- Born: Alessandro Magiste 2 October 1943 (age 82) Busto Arsizio, Italy
- Education: Theological Faculty of Milan and at the Catholic University of the Sacred Heart, theology, philosophy, and history
- Occupations: Journalist; author;
- Employer: L'espresso
- Spouse: Anna
- Relatives: Two daughters
- Website: http://magister.blogautore.espresso.repubblica.it

= Sandro Magister =

Italian journalist (born 1943)

Sandro Magister (born 2 October 1943) is an Italian journalist who writes for the magazine L'espresso.

Magister specializes in religious news, in particular on the Catholic Church and the Vatican. He has written two books on the political history of the Italian episcopate: "Italian Church: Vatican Politics and Italy 1943-1978" and "Extraparliamentary Church: The Triumph of the Pulpit". He also manages the website Chiesa on the topic of modern ecclesiastical affairs.

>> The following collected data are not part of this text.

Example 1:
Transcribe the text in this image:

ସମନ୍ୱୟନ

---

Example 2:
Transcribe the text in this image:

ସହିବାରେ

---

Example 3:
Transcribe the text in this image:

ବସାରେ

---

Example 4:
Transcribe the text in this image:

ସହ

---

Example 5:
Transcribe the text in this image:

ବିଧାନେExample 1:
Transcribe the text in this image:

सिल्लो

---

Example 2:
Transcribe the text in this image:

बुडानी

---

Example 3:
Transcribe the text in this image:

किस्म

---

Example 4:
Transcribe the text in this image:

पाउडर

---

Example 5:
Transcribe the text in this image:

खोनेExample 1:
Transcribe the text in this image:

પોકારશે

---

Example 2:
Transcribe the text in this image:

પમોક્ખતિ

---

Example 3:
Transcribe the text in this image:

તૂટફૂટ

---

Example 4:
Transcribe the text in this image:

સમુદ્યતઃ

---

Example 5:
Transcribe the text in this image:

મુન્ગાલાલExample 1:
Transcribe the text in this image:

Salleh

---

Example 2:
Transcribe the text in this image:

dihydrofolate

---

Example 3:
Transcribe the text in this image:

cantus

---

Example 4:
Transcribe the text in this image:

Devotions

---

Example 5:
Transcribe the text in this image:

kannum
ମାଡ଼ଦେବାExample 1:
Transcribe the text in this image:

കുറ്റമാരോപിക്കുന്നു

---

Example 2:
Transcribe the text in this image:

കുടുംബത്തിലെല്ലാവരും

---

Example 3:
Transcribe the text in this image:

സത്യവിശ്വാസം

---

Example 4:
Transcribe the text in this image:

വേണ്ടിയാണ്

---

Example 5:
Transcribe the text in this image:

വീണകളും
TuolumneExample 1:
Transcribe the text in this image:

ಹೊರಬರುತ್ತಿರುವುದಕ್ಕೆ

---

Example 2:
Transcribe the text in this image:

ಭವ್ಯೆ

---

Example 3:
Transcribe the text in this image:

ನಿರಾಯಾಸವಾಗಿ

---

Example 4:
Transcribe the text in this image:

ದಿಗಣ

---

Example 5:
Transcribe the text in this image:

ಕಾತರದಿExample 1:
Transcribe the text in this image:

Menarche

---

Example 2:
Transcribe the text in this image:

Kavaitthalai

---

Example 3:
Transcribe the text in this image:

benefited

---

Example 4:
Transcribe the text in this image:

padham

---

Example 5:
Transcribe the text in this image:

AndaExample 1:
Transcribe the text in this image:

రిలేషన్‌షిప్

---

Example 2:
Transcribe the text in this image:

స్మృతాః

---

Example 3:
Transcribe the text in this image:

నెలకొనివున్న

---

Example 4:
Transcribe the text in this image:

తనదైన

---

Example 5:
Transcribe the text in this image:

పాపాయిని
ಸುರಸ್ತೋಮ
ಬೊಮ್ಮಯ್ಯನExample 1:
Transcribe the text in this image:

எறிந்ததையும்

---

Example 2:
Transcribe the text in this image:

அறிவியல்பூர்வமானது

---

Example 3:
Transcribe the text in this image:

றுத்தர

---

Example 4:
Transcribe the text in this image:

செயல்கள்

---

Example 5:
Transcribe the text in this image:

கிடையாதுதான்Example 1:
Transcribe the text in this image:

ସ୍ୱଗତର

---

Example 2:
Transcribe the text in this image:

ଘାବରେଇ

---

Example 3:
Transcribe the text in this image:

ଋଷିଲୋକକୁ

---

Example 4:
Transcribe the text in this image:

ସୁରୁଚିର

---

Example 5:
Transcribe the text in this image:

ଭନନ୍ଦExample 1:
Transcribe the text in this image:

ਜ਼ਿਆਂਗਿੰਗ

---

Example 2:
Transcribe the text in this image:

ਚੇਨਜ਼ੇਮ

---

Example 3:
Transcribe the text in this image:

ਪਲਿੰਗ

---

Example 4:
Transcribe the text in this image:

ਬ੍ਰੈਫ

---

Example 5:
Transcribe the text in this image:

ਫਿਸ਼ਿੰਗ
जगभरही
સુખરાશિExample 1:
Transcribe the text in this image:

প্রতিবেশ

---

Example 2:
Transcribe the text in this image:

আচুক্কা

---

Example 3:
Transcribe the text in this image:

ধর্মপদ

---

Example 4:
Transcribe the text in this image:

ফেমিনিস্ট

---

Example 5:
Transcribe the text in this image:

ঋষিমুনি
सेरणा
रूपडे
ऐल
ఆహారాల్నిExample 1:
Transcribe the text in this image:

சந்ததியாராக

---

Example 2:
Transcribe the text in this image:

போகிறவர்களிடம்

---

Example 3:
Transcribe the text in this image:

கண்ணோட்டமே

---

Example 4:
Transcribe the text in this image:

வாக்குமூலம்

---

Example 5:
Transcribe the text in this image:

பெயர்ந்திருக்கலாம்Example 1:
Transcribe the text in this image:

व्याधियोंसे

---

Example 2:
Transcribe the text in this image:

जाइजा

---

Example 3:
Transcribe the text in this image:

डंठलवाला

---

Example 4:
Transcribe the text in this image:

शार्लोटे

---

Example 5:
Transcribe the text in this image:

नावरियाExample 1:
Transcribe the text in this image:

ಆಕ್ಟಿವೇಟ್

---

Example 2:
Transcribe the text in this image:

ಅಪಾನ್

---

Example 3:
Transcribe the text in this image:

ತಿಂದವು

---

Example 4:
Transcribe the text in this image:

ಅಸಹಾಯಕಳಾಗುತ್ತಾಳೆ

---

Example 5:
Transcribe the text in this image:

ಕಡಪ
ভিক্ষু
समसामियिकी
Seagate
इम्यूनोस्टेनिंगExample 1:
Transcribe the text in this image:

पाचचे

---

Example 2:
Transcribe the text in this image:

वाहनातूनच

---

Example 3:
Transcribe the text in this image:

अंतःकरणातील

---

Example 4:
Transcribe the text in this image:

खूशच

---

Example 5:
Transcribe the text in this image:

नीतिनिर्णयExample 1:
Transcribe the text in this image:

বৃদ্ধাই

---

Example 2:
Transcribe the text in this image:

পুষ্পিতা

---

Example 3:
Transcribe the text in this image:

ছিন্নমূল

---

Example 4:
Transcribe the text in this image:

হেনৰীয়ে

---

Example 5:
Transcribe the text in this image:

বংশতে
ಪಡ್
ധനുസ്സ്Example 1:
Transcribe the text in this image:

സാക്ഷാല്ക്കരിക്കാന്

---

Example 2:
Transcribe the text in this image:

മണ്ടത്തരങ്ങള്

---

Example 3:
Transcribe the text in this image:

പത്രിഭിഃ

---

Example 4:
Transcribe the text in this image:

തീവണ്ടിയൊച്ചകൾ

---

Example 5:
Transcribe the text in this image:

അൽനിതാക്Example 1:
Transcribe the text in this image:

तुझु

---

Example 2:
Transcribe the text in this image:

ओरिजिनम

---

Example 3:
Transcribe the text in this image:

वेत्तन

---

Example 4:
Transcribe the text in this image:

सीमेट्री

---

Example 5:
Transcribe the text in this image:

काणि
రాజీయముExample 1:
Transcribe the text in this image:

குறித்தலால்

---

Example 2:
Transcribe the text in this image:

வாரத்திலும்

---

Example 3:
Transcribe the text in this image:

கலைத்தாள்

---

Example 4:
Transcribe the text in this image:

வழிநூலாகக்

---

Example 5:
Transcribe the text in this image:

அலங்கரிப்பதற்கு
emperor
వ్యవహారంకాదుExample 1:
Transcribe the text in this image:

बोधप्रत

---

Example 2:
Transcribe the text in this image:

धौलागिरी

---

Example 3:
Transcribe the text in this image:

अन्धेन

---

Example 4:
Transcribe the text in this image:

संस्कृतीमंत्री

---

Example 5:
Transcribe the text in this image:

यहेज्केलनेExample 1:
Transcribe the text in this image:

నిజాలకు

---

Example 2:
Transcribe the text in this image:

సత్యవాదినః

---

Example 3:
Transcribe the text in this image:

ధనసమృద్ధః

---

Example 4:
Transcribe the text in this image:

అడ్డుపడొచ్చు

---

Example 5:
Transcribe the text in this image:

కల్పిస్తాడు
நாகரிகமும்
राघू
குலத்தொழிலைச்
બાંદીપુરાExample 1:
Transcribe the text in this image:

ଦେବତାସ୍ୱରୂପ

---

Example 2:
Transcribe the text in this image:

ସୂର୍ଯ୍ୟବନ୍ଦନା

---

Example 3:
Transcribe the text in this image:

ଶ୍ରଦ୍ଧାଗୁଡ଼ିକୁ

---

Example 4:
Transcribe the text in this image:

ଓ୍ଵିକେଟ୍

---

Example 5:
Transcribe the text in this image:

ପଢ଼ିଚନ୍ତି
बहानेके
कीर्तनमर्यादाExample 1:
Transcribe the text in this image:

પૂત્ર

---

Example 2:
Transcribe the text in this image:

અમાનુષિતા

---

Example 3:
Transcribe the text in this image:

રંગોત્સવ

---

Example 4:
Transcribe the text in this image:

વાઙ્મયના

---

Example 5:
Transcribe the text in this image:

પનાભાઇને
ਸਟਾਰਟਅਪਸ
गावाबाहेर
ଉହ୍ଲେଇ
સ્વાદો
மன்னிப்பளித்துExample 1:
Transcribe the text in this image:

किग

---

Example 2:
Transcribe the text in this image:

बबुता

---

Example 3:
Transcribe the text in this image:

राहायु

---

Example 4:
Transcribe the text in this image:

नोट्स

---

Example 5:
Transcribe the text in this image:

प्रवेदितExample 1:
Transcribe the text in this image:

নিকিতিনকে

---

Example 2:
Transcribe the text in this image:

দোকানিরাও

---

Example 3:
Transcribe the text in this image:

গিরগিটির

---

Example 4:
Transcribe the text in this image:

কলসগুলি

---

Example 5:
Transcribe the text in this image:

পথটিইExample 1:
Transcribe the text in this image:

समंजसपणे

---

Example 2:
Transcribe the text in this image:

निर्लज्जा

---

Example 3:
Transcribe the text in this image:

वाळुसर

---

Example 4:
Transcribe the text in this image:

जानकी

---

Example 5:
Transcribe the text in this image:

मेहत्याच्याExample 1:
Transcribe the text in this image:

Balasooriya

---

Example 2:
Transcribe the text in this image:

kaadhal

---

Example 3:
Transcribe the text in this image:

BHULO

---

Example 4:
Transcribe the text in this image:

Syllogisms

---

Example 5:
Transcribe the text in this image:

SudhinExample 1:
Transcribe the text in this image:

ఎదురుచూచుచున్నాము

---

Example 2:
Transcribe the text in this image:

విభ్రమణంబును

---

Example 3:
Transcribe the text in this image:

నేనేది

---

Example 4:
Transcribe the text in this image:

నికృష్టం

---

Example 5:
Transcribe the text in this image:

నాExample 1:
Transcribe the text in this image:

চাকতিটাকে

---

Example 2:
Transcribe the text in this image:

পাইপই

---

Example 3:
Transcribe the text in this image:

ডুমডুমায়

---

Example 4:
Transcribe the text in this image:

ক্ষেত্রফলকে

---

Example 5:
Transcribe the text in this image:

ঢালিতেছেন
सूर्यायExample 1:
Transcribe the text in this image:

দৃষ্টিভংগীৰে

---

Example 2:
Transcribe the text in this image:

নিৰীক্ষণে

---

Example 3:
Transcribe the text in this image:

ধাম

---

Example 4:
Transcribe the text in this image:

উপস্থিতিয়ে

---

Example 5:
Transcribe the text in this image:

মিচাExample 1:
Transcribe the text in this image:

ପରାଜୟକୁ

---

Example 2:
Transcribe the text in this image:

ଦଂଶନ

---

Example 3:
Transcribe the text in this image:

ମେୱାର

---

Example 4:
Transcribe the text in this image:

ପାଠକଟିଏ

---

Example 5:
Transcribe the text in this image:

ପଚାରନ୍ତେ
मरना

Some days before its official publication on 18 June 2015, Sandro Magister was accused of violating an embargo by publishing parts of the encyclical Laudato si, and was deprived of accreditation to the Vatican press room as a result, on 16 June 2015. Magister's response was that the document was an early draft not covered by the embargo, obtained by his editor who made the decision to publish; he had written merely an introduction.

He, his wife Anna, and their two daughters live in Rome.